Marc Rosenberg recalled once working with a two-partner firm that struggled to find staff. Each partner earned over $500,000, though, and they decided that informing potential staff of their earnings would become part of their recruiting technique. “They’d say, ‘We would like to give you an opportunity, because we feel it’s mutually deserved, and as partners we made $500,000 last year. If you’d like a part of that, we’d like a part of you.’ How many large firms would use that as a recruiting ploy?” Rosenberg asked. “It’s hard enough to find young people who want to work for you, so if you do, pay them. Don’t let pay be the differentiator for them working for you or working for a bigger firm.”



While it may seem that the disadvantages currently outweigh the advantages of small firms, there are still unique strengths that only small firms can claim as their own.

“[The] biggest advantage is always the ability to make changes and implement them on a timely basis,” said Peterson. “Changes that can affect the bottom line immediately and create culture change. Small firms have the advantage of truly providing personal service without the client having multiple levels of staff involvement. Small-firm owners are able to maintain strong fees [and] provide a high level of personal service working with sophisticated clients. I think large-firm partners are always surprised at the high-net-worth, high-income clients of smaller firms.”

“It’s a way to connect more personally,” added Rosenberg. “When [a small firm] sells to prospective clients, they’re selling themselves instead of their firms. People from larger firms would say, ‘That’s not a good thing,’ but there are advantages to selling yourself, and sometimes it’s maybe easier to sell yourself to a prospective client.”

“Being smaller, they can be much quicker to react to market opportunities, as the partner ‘buy-in’ pool will be much smaller,” said Carlino. “Whether it’s a decision to go paperless, pursue a new client niche, or search for potential acquisitions, the decision process will invariably be much less protracted than at a larger practice. Their clients are usually more loyal, as the interaction is on a much greater personal level. With regard to their bottom line, they can also be more profitable than larger firms in terms of net income per partner and the need for less overhead and administration.”



Today’s small firms might consider their position challenging, but with a little planning and a shift in attitude, they can much better prepare themselves for the future. Now, more than ever, being adept at change is a necessity for small firms, not a luxury.
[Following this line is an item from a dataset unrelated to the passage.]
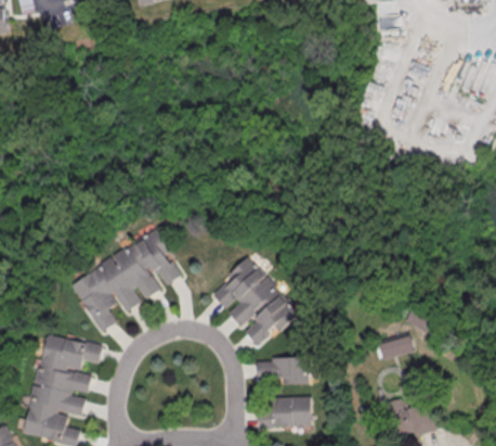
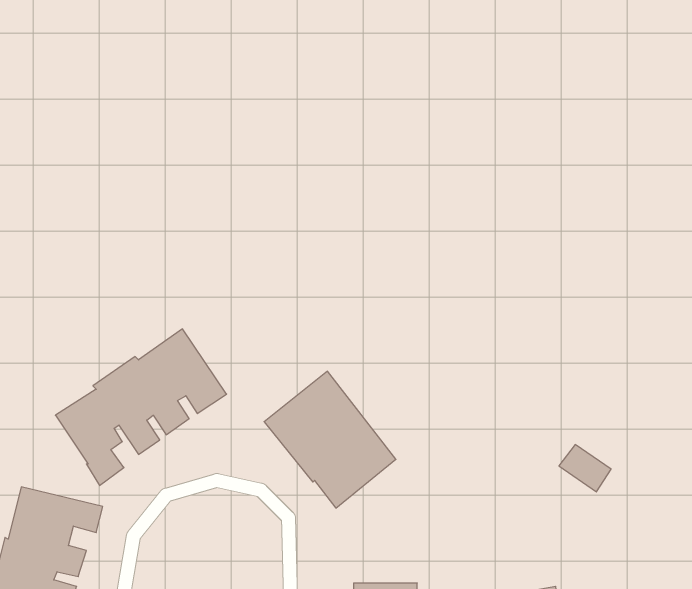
building: [378,337,415,358] -> none
building: [257,357,310,384] -> none

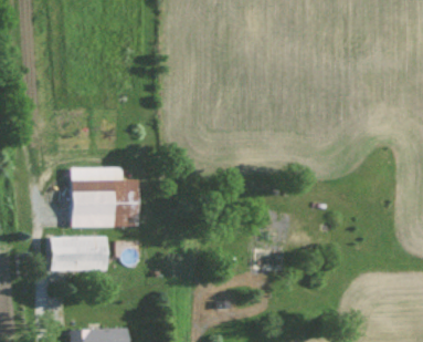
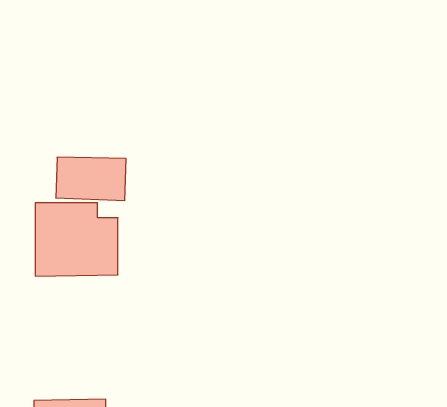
building: [50,236,107,271] -> [56,157,126,201]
“I think it’s really a mental issue; it’s changing [the small firm] mentality,” said Johnson. “Accepting change, accepting that’s there’s a new way of doing things today. Accepting the Millennials for who they are — you have to be willing to hire young employees and you have to be generous with money, time and perks.”
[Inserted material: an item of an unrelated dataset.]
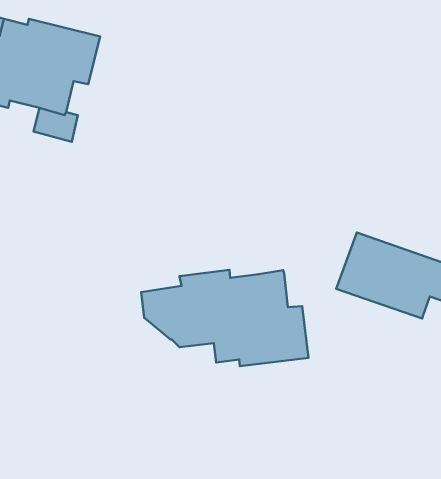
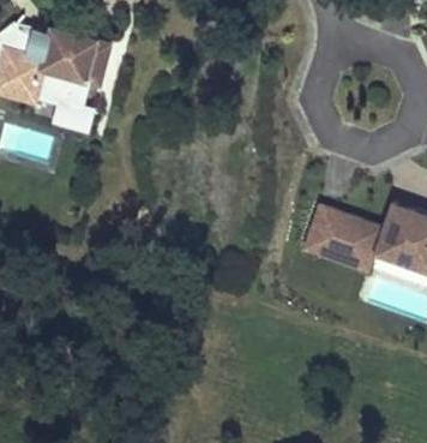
building: [141,270,308,366] -> none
“First and foremost, embrace technology,” urged Carlino. “With the abundance of cloud applications, there’s no excuse for smaller practices not to keep abreast of the latest software and applications. Look for additional niches you can provide your clients. Begin developing your internal bench — don’t put off succession planning. Procrastination in this crucial area can only result in two scenarios: a hastily arranged merger with unfavorable terms, or locking the doors for good.”

“Most firms will realize firm technology needs to change,” echoed Peterson. “Clients are using technology in their business and personal lives way beyond the way clients use technology with their CPA. Small firms need to stay on top of technology; it has an immediate impact on firm culture, success and value. Technology is the backbone for operations but it also provides that infrastructure that will attract and retain staff.”
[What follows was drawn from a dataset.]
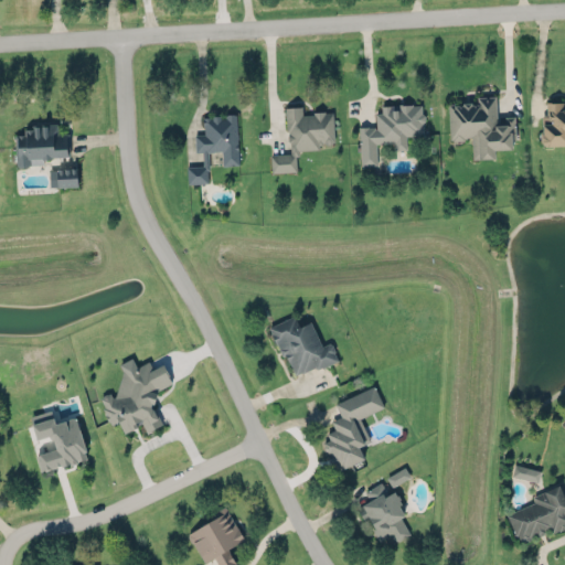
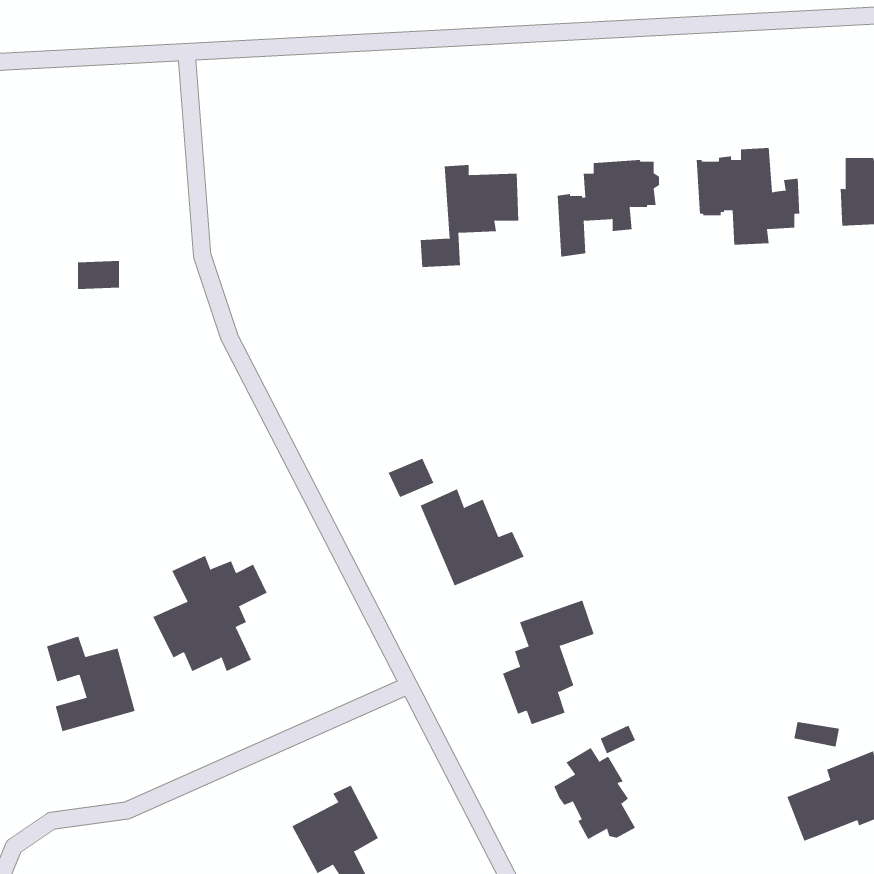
building: [188,116,239,184] -> none
building: [15,122,70,167] -> none
building: none -> [388,458,434,498]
“Don’t operate with a small-firm mentality,” Rosenberg said. “One of the most common things you’ll see at small firms is smaller billing rates — there’s no reason for you to have a smaller billing rate. You don’t need to have the same billing rates as the Top 100 Firms, but don’t sell yourself short. Charge what you’re worth; charge for your value. Have a plan … an idea of where’d you like to be in five years that’s different than today. Back that up with action — show your people what your plan is. It’s a lot more exciting working for a company that’s going places.”